Entidades pedem ao Supremo suspensão do teto de gasto para país enfrentar pandemia

Entidades de direitos humanos ingressaram nesta terça-feira (17) no STF (Supremo Tribunal Federal) com petição para suspensão imediata da emenda constitucional que estipulou em 2016 um teto de gastos federais por 20 anos. O pedido afirma que a pandemia de coronavírus pode levar o sistema de saúde e outras políticas sociais ao colapso, com efeitos para depois de 2020.

 

 

A situação exigirá do país a complementação de recursos e, segundo a petição, a emenda do teto é um “entrave à reação à pandemia”.

A iniciativa partiu de organizações como Ação Educativa, Conectas Direitos Humanos e Campanha Nacional pelo Direito à Educação.

As entidades são qualificadas como parte interessada (amici curiae, que significa amigos da corte, em latim) em três ADIs (ações diretas de inconstitucionalidade) que já tramitam no Supremo contra a emenda.

A peça é assinada pela advogada Eloísa Machado de Almeida, professora de direito da FGV-SP e membro do Coletivo de Advocacia em Direitos Humanos, que representa as mais de 25 organizações da sociedade civil.

Especialistas afirmam que a regra que limita o crescimento das despesas federais não impede que o governo gaste mais em ações de combate ao coronavírus, pois o dinheiro para casos de calamidade pública fica fora da restrição.

No entanto, parte deles defende que o mecanismo seja temporariamente suspenso para que a equipe do presidente Jair Bolsonaro adote as medidas necessárias.

A petição levada ao STF nesta terça argumenta que o teto de gastos alterou a lógica constitucional: esforços pautados para manter a necessária melhoria e expansão das políticas de saúde e educação transformaram-se em um cenário de “reivindicações para sua mera existência”.

Agora, diz o texto, uma emergência de saúde pública se sobrepõe por causa do coronavírus.

As entidades ressaltam as preocupações com o financiamento adequado do sistema de saúde, mas apontam para a emergência de manter e ampliar políticas sociais diante da pandemia.

“O resultado do subfinanciamento das políticas de saúde, que já era grave, toma proporções catastróficas em um cenário de crise de saúde, com a pandemia de coronavírus”, diz o texto.

Entretanto, argumenta a petição, não basta olhar somente para as políticas de saúde.

“Toda a estrutura constitucional de proteção social tem de ser e estar fortalecida, já que a desigualdade é também um fator de agravamento do impacto da doença.”

O texto chama a atenção ainda para o “potencial de destruição” com relação à população em situação de rua e em assentamentos precários.
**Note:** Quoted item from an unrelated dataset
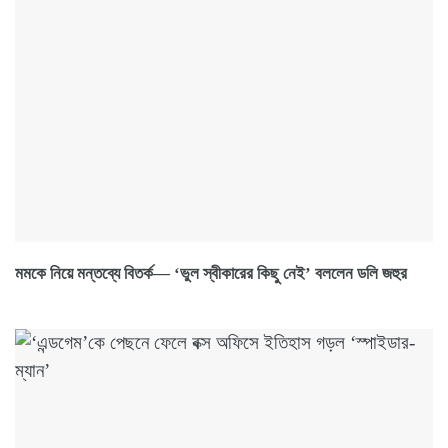
মমকে নিয়ে মন্তব্যে বিতর্ক— ‘ভুল স্বীকারের কিছু নেই’ বললেন ডলি জহুর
Cita a necessidade de ampliação da testagem e de leitos de terapia intensiva, mas também ações emergenciais na área de assistência social e de segurança alimentar, “com a expansão e fortalecimento urgente dos programas de rendas mínima”, como o Bolsa Família, BPC (benefício assistencial para idosos carentes e deficientes) e de outros como o Bolsa Alimentação Escolar.

Até esta terça, 23 redes estaduais de ensino já haviam suspendido as aulas, segundo balanço do Consed (Conselho Nacional de Secretários de Educação).
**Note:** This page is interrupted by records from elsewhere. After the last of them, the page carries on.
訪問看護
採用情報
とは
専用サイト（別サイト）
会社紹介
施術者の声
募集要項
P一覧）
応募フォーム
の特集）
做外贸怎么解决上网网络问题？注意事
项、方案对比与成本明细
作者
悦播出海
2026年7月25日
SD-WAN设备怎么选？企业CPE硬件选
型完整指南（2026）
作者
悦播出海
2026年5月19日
“As merendas ocupam função importante no dia a dia de muitos alunos”, diz o texto. “Para essas crianças, períodos sem aulas é equivalente à fome.”

Aprovado pelo Congresso em 2016, na gestão do ex-presidente Michel Temer (MDB), o limite de crescimento das despesas públicas foi incluído na Constituição e impede a expansão dos gastos acima da inflação. Qualquer alteração nessa regra depende de amplo apoio na Câmara e no Senado.

A restrição ao aumento dos gastos tem algumas exceções. Uma delas é o envio de dinheiro para despesas imprevisíveis e urgentes, como em caso de guerra, comoção interna ou calamidade pública.

O governo, portanto, pode usar esse dispositivo para ampliar os recursos em ações de contenção das transmissões do vírus e tratamento de pacientes infectados.